S.H.: What do you think it would take for school nurses all over Oregon to have the capacity to provide those sorts of services that would be needed to have an impact on students’ success?
N.F.: Of course my ideal would be you have a school nurse in every building. Especially with bigger school districts. Now, I understand we have some schools that have 50 children, you’re not going to have a nurse for those. You need a nurse in every building, to be able to address those health needs. I would really like to see big concentrations at the elementary level because that’s where we pick up a lot of stuff. Nurses with more behavioral and mental health training in the middle and high schools, because that’s where we see a lot of that going on.
Washington state has done this model for a while — they identify regions in more rural areas, and they have regional health teams. So it includes a nurse, it includes a counselor, sometimes it includes a social worker, and those regional health teams then go visit those schools and do assessments. The school nurse would go into a rural district, do a needs assessment, find out how many children have whatever kind of chronic diseases, they would look at attendance, they would look at all that stuff, put those plans in place. And then identify how frequently they felt they needed to go back to follow up on some of those things, provide routine vision and hearing screening, those kind of services for those rural areas, and operate that regionally.

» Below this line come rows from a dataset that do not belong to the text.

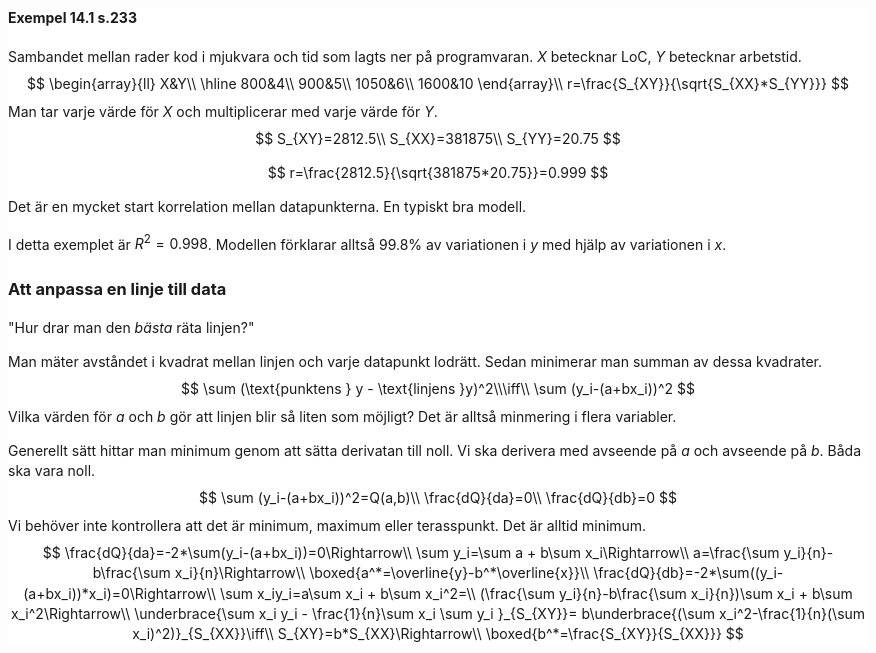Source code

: #### Exempel 14.1 s.233

Sambandet mellan rader kod i mjukvara och tid som lagts ner på programvaran.
$X$ betecknar LoC, $Y$ betecknar arbetstid.
$$
\begin{array}{ll}
X&Y\\
\hline
800&4\\
900&5\\
1050&6\\
1600&10
\end{array}\\
r=\frac{S_{XY}}{\sqrt{S_{XX}*S_{YY}}}
$$
Man tar varje värde för $X$ och multiplicerar med varje värde för $Y$.
$$
S_{XY}=2812.5\\
S_{XX}=381875\\
S_{YY}=20.75
$$

$$
r=\frac{2812.5}{\sqrt{381875*20.75}}=0.999
$$

Det är en mycket start korrelation mellan datapunkterna. En typiskt bra modell.

I detta exemplet är $R^2=0.998$. Modellen förklarar alltså $99.8\%$ av variationen i $y$ med hjälp av variationen i $x$.

### Att anpassa en linje till data

"Hur drar man den _bästa_ räta linjen?"

Man mäter avståndet i kvadrat mellan linjen och varje datapunkt lodrätt. Sedan minimerar man summan av dessa kvadrater.
$$
\sum (\text{punktens } y - \text{linjens }y)^2\\\iff\\
\sum (y_i-(a+bx_i))^2
$$
Vilka värden för $a$ och $b$ gör att linjen blir så liten som möjligt? Det är alltså minmering i flera variabler.

Generellt sätt hittar man minimum genom att sätta derivatan till noll. Vi ska derivera med avseende på $a$ och avseende på $b$. Båda ska vara noll.
$$
\sum (y_i-(a+bx_i))^2=Q(a,b)\\
\frac{dQ}{da}=0\\
\frac{dQ}{db}=0
$$
Vi behöver inte kontrollera att det är minimum, maximum eller terasspunkt. Det är alltid minimum.
$$
\frac{dQ}{da}=-2*\sum(y_i-(a+bx_i))=0\Rightarrow\\
\sum y_i=\sum a + b\sum x_i\Rightarrow\\
a=\frac{\sum y_i}{n}-b\frac{\sum x_i}{n}\Rightarrow\\
\boxed{a^*=\overline{y}-b^*\overline{x}}\\
\frac{dQ}{db}=-2*\sum((y_i-(a+bx_i))*x_i)=0\Rightarrow\\
\sum x_iy_i=a\sum x_i + b\sum x_i^2=\\
(\frac{\sum y_i}{n}-b\frac{\sum x_i}{n})\sum x_i + b\sum x_i^2\Rightarrow\\
\underbrace{\sum x_i y_i - \frac{1}{n}\sum x_i \sum y_i }_{S_{XY}}= b\underbrace{(\sum x_i^2-\frac{1}{n}(\sum x_i)^2)}_{S_{XX}}\iff\\
S_{XY}=b*S_{XX}\Rightarrow\\
\boxed{b^*=\frac{S_{XY}}{S_{XX}}}
$$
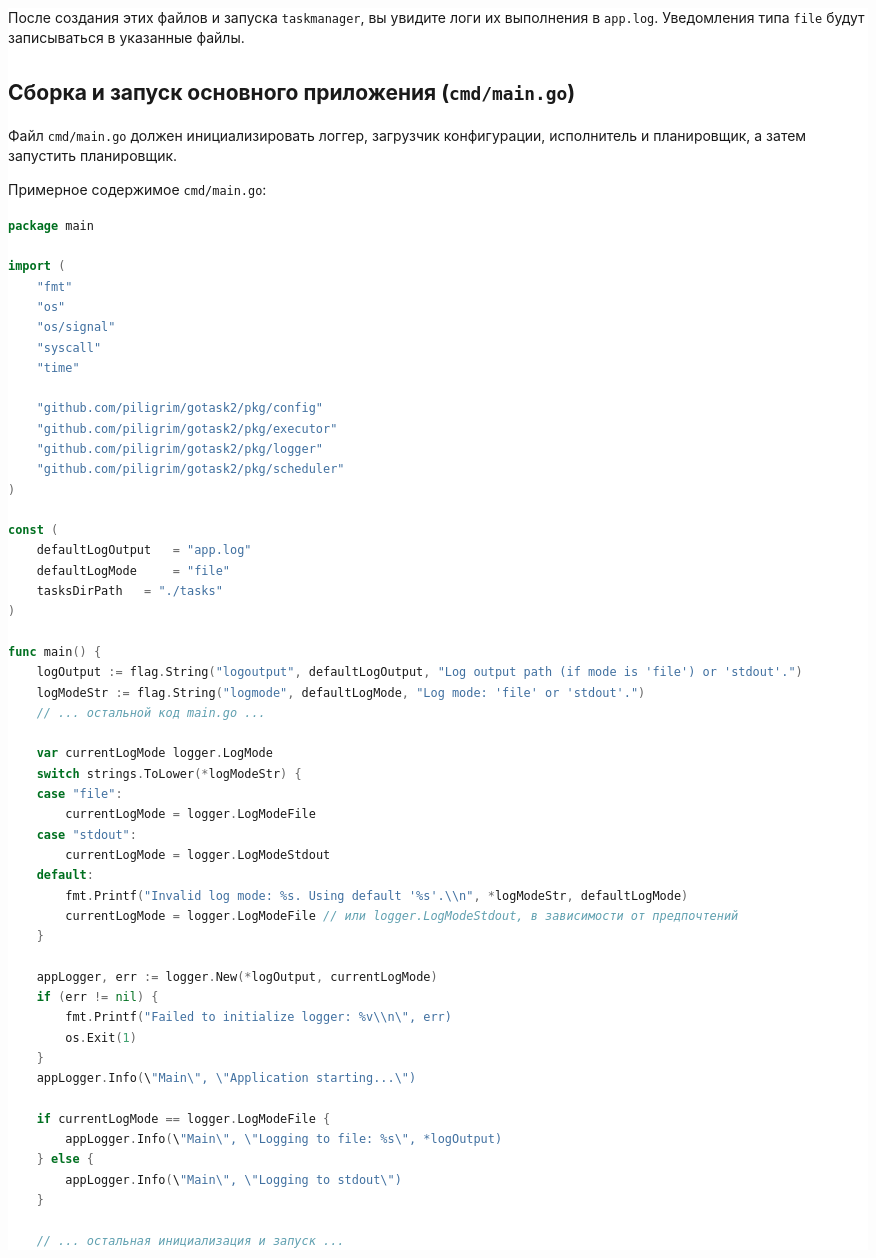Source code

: После создания этих файлов и запуска `taskmanager`, вы увидите логи их выполнения в `app.log`. Уведомления типа `file` будут записываться в указанные файлы.

## Сборка и запуск основного приложения (`cmd/main.go`)

Файл `cmd/main.go` должен инициализировать логгер, загрузчик конфигурации, исполнитель и планировщик, а затем запустить планировщик.

Примерное содержимое `cmd/main.go`:

```go
package main

import (
	"fmt"
	"os"
	"os/signal"
	"syscall"
	"time"

	"github.com/piligrim/gotask2/pkg/config"
	"github.com/piligrim/gotask2/pkg/executor"
	"github.com/piligrim/gotask2/pkg/logger"
	"github.com/piligrim/gotask2/pkg/scheduler"
)

const (
	defaultLogOutput   = "app.log"
	defaultLogMode     = "file"
	tasksDirPath   = "./tasks"
)

func main() {
	logOutput := flag.String("logoutput", defaultLogOutput, "Log output path (if mode is 'file') or 'stdout'.")
	logModeStr := flag.String("logmode", defaultLogMode, "Log mode: 'file' or 'stdout'.")
	// ... остальной код main.go ...

	var currentLogMode logger.LogMode
	switch strings.ToLower(*logModeStr) {
	case "file":
		currentLogMode = logger.LogModeFile
	case "stdout":
		currentLogMode = logger.LogModeStdout
	default:
		fmt.Printf("Invalid log mode: %s. Using default '%s'.\\n", *logModeStr, defaultLogMode)
		currentLogMode = logger.LogModeFile // или logger.LogModeStdout, в зависимости от предпочтений
	}

	appLogger, err := logger.New(*logOutput, currentLogMode)
	if (err != nil) {
		fmt.Printf("Failed to initialize logger: %v\\n\", err)
		os.Exit(1)
	}
	appLogger.Info(\"Main\", \"Application starting...\")

	if currentLogMode == logger.LogModeFile {
		appLogger.Info(\"Main\", \"Logging to file: %s\", *logOutput)
	} else {
		appLogger.Info(\"Main\", \"Logging to stdout\")
	}

	// ... остальная инициализация и запуск ...
```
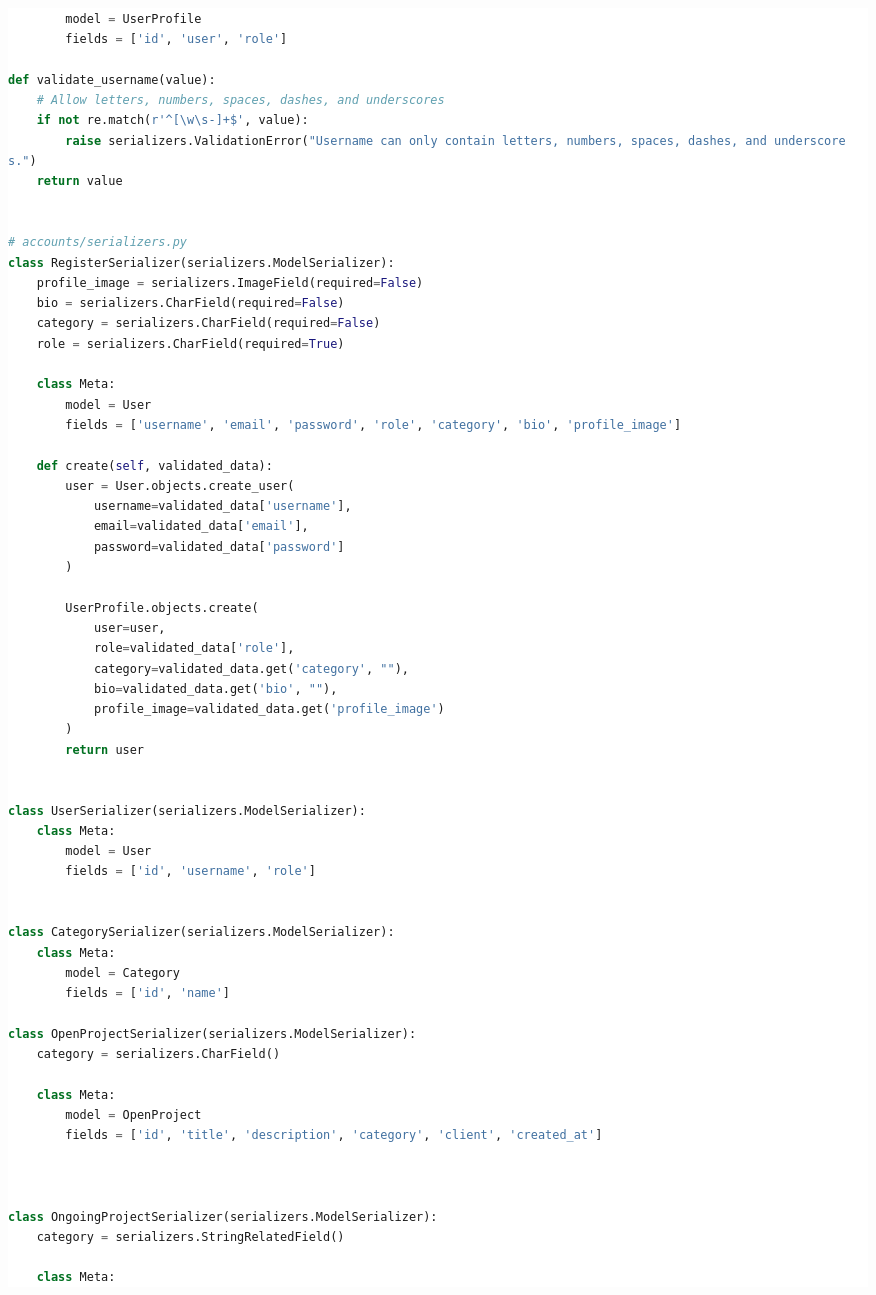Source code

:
 ```python
        model = UserProfile
        fields = ['id', 'user', 'role']

def validate_username(value):
    # Allow letters, numbers, spaces, dashes, and underscores
    if not re.match(r'^[\w\s-]+$', value):
        raise serializers.ValidationError("Username can only contain letters, numbers, spaces, dashes, and underscores.")
    return value


# accounts/serializers.py
class RegisterSerializer(serializers.ModelSerializer):
    profile_image = serializers.ImageField(required=False)
    bio = serializers.CharField(required=False)
    category = serializers.CharField(required=False)
    role = serializers.CharField(required=True)

    class Meta:
        model = User
        fields = ['username', 'email', 'password', 'role', 'category', 'bio', 'profile_image']

    def create(self, validated_data):
        user = User.objects.create_user(
            username=validated_data['username'],
            email=validated_data['email'],
            password=validated_data['password']
        )

        UserProfile.objects.create(
            user=user,
            role=validated_data['role'],
            category=validated_data.get('category', ""),
            bio=validated_data.get('bio', ""),
            profile_image=validated_data.get('profile_image')
        )
        return user


class UserSerializer(serializers.ModelSerializer):
    class Meta:
        model = User
        fields = ['id', 'username', 'role']


class CategorySerializer(serializers.ModelSerializer):
    class Meta:
        model = Category
        fields = ['id', 'name']

class OpenProjectSerializer(serializers.ModelSerializer):
    category = serializers.CharField()

    class Meta:
        model = OpenProject
        fields = ['id', 'title', 'description', 'category', 'client', 'created_at']



class OngoingProjectSerializer(serializers.ModelSerializer):
    category = serializers.StringRelatedField()

    class Meta:
```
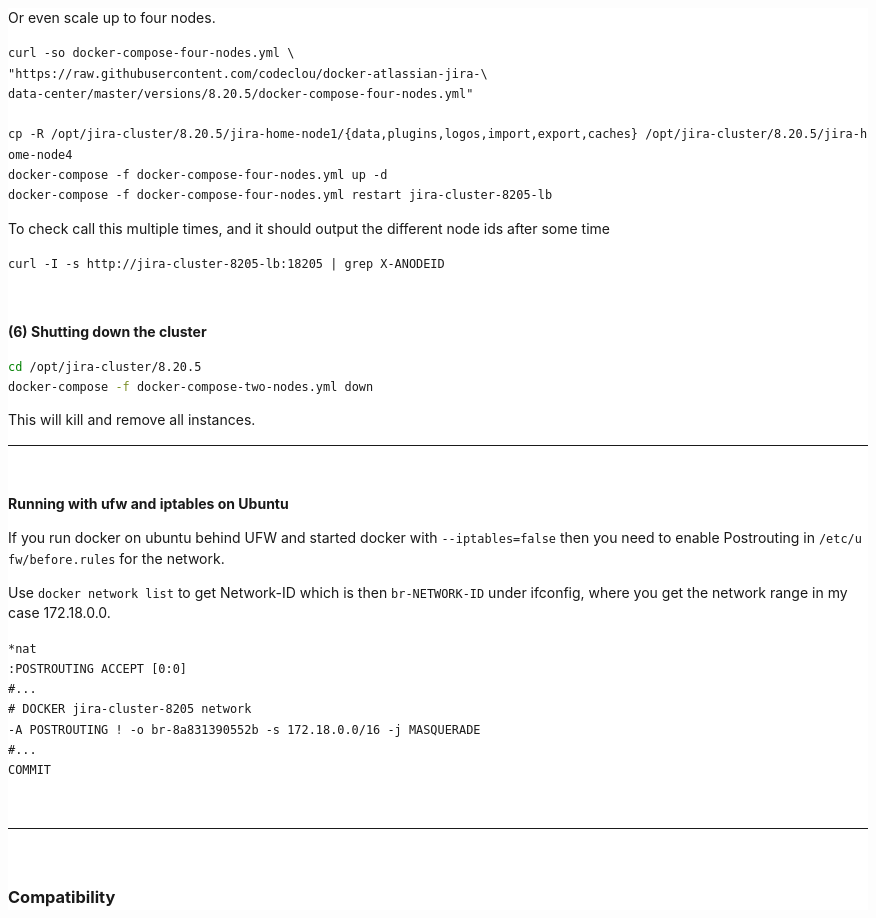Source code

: Or even scale up to four nodes.

```
curl -so docker-compose-four-nodes.yml \
"https://raw.githubusercontent.com/codeclou/docker-atlassian-jira-\
data-center/master/versions/8.20.5/docker-compose-four-nodes.yml"

cp -R /opt/jira-cluster/8.20.5/jira-home-node1/{data,plugins,logos,import,export,caches} /opt/jira-cluster/8.20.5/jira-home-node4
docker-compose -f docker-compose-four-nodes.yml up -d
docker-compose -f docker-compose-four-nodes.yml restart jira-cluster-8205-lb
```

To check call this multiple times, and it should output the different node ids after some time

```
curl -I -s http://jira-cluster-8205-lb:18205 | grep X-ANODEID
```

&nbsp;

**(6) Shutting down the cluster**

```bash
cd /opt/jira-cluster/8.20.5
docker-compose -f docker-compose-two-nodes.yml down
```

This will kill and remove all instances.

---

&nbsp;

**Running with ufw and iptables on Ubuntu**

If you run docker on ubuntu behind UFW and started docker with `--iptables=false` then you
need to enable Postrouting in `/etc/ufw/before.rules` for the network.

Use `docker network list` to get Network-ID which is then `br-NETWORK-ID` under ifconfig, where you get the network range in my case 172.18.0.0.

```
*nat
:POSTROUTING ACCEPT [0:0]
#...
# DOCKER jira-cluster-8205 network
-A POSTROUTING ! -o br-8a831390552b -s 172.18.0.0/16 -j MASQUERADE
#...
COMMIT
```

&nbsp;

---

&nbsp;

### Compatibility
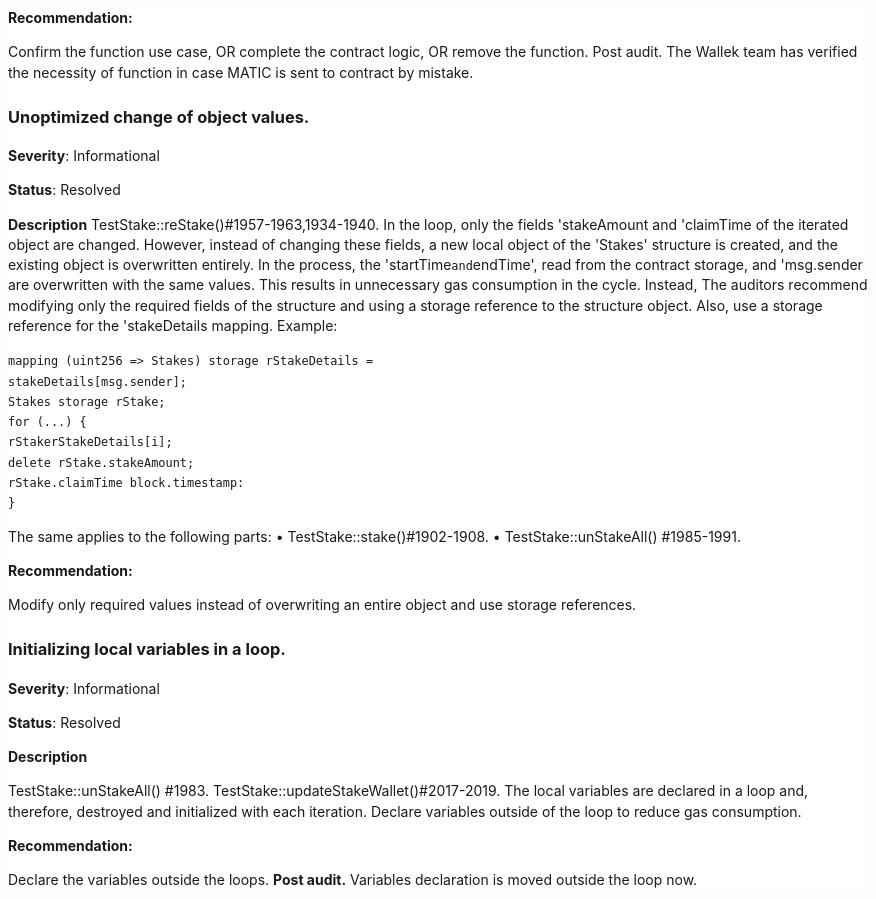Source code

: **Recommendation:**

Confirm the function use case, OR complete the contract logic, OR remove the function.
Post audit. The Wallek team has verified the necessity of function in case MATIC is sent to contract by mistake.

### Unoptimized change of object values.

**Severity**: Informational

**Status**: Resolved

**Description**
TestStake::reStake()#1957-1963,1934-1940.
In the loop, only the fields 'stakeAmount and 'claimTime of the iterated object are changed. However, instead of changing these fields, a new local object of the 'Stakes' structure is created, and the existing object is overwritten entirely. In the process, the 'startTime` and `endTime', read from the contract storage, and 'msg.sender are overwritten with the same values. This results in unnecessary gas consumption in the cycle. Instead, The auditors recommend modifying only the required fields of the structure and using a storage reference to the structure object. Also, use a storage reference for the 'stakeDetails mapping. Example:
```solidity
mapping (uint256 => Stakes) storage rStakeDetails =
stakeDetails[msg.sender];
Stakes storage rStake;
for (...) {
rStakerStakeDetails[i];
delete rStake.stakeAmount;
rStake.claimTime block.timestamp:
}
```
The same applies to the following parts:
• TestStake::stake()#1902-1908.
• TestStake::unStakeAll() #1985-1991.

**Recommendation:**

Modify only required values instead of overwriting an entire object and use storage references.

### Initializing local variables in a loop.

**Severity**: Informational

**Status**: Resolved

**Description**

TestStake::unStakeAll() #1983.
TestStake::updateStakeWallet()#2017-2019.
The local variables are declared in a loop and, therefore, destroyed and initialized with each iteration. Declare variables outside of the loop to reduce gas consumption.

**Recommendation:**

Declare the variables outside the loops.
**Post audit.** Variables declaration is moved outside the loop now.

What must happen, however, is health care must start to contribute to school nurse and school health team pay. This can’t just fall on education dollars, which is what it is now in Oregon. It is primarily education dollars that provide school nurses. So there are, I think, 13 nurses in Beaverton (school district) right now for our 60-some buildings. But you go to our administration and they say, “Well, we can add another one or two nurses, or we can add another one or two teachers.” A school should never have to make that choice. It should never come down to a nurse versus a teacher. Health care and public health have got to start identifying that a school nurse, while part of the education team, is an integral part of the health care for our community and our school community. Because really, we have children five days a week, six to seven hours a day. Children are with us oftentimes more than they’re at home. We see them for longer periods of time. Health care has got to start stepping up. They’ve got to recognize the importance of providing these services to children at school because that’s their point of access.